--- Excerpted data ---

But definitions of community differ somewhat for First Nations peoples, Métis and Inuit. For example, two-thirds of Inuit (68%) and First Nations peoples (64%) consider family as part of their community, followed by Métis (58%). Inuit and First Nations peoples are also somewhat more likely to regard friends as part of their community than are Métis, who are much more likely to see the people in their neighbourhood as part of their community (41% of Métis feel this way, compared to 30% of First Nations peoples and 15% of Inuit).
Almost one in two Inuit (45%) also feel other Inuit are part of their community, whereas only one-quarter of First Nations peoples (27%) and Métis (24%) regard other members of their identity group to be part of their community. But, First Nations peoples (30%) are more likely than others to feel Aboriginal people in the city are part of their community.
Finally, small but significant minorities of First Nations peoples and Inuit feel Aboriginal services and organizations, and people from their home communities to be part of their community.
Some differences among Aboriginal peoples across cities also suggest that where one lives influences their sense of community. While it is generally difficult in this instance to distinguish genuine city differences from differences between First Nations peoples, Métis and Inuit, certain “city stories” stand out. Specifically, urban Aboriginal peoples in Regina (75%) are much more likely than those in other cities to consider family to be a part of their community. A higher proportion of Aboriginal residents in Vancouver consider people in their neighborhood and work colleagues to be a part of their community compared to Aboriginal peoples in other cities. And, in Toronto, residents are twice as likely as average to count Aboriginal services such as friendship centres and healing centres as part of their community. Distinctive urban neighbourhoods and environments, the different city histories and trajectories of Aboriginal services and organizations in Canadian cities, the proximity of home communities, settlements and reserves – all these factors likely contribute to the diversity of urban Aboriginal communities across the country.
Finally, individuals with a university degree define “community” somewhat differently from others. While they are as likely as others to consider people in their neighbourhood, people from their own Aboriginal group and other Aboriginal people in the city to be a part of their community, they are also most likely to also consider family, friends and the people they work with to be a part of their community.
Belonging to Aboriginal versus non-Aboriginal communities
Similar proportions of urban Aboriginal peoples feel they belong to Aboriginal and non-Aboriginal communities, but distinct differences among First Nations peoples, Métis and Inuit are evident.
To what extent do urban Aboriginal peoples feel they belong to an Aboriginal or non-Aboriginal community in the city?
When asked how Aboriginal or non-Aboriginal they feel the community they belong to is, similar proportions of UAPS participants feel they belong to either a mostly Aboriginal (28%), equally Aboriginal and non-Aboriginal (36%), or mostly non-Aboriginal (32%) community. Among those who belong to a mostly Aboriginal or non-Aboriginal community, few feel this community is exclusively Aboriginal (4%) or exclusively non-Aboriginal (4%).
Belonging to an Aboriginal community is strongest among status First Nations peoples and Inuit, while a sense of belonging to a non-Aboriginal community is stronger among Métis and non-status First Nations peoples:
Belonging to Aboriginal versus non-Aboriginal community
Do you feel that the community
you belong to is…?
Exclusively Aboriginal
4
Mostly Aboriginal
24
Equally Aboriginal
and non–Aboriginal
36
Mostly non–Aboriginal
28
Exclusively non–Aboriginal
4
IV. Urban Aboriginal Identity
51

---

▶ [What to produce] The task requires each record above to be restated exactly.

▶ [The completed task]
But definitions of community differ somewhat for First Nations peoples, Métis and Inuit. For example, two-thirds of Inuit (68%) and First Nations peoples (64%) consider family as part of their community, followed by Métis (58%). Inuit and First Nations peoples are also somewhat more likely to regard friends as part of their community than are Métis, who are much more likely to see the people in their neighbourhood as part of their community (41% of Métis feel this way, compared to 30% of First Nations peoples and 15% of Inuit).
Almost one in two Inuit (45%) also feel other Inuit are part of their community, whereas only one-quarter of First Nations peoples (27%) and Métis (24%) regard other members of their identity group to be part of their community. But, First Nations peoples (30%) are more likely than others to feel Aboriginal people in the city are part of their community.
Finally, small but significant minorities of First Nations peoples and Inuit feel Aboriginal services and organizations, and people from their home communities to be part of their community.
Some differences among Aboriginal peoples across cities also suggest that where one lives influences their sense of community. While it is generally difficult in this instance to distinguish genuine city differences from differences between First Nations peoples, Métis and Inuit, certain “city stories” stand out. Specifically, urban Aboriginal peoples in Regina (75%) are much more likely than those in other cities to consider family to be a part of their community. A higher proportion of Aboriginal residents in Vancouver consider people in their neighborhood and work colleagues to be a part of their community compared to Aboriginal peoples in other cities. And, in Toronto, residents are twice as likely as average to count Aboriginal services such as friendship centres and healing centres as part of their community. Distinctive urban neighbourhoods and environments, the different city histories and trajectories of Aboriginal services and organizations in Canadian cities, the proximity of home communities, settlements and reserves – all these factors likely contribute to the diversity of urban Aboriginal communities across the country.
Finally, individuals with a university degree define “community” somewhat differently from others. While they are as likely as others to consider people in their neighbourhood, people from their own Aboriginal group and other Aboriginal people in the city to be a part of their community, they are also most likely to also consider family, friends and the people they work with to be a part of their community.
Belonging to Aboriginal versus non-Aboriginal communities
Similar proportions of urban Aboriginal peoples feel they belong to Aboriginal and non-Aboriginal communities, but distinct differences among First Nations peoples, Métis and Inuit are evident.
To what extent do urban Aboriginal peoples feel they belong to an Aboriginal or non-Aboriginal community in the city?
When asked how Aboriginal or non-Aboriginal they feel the community they belong to is, similar proportions of UAPS participants feel they belong to either a mostly Aboriginal (28%), equally Aboriginal and non-Aboriginal (36%), or mostly non-Aboriginal (32%) community. Among those who belong to a mostly Aboriginal or non-Aboriginal community, few feel this community is exclusively Aboriginal (4%) or exclusively non-Aboriginal (4%).
Belonging to an Aboriginal community is strongest among status First Nations peoples and Inuit, while a sense of belonging to a non-Aboriginal community is stronger among Métis and non-status First Nations peoples:
Belonging to Aboriginal versus non-Aboriginal community
Do you feel that the community
you belong to is…?
Exclusively Aboriginal
4
Mostly Aboriginal
24
Equally Aboriginal
and non–Aboriginal
36
Mostly non–Aboriginal
28
Exclusively non–Aboriginal
4
IV. Urban Aboriginal Identity
51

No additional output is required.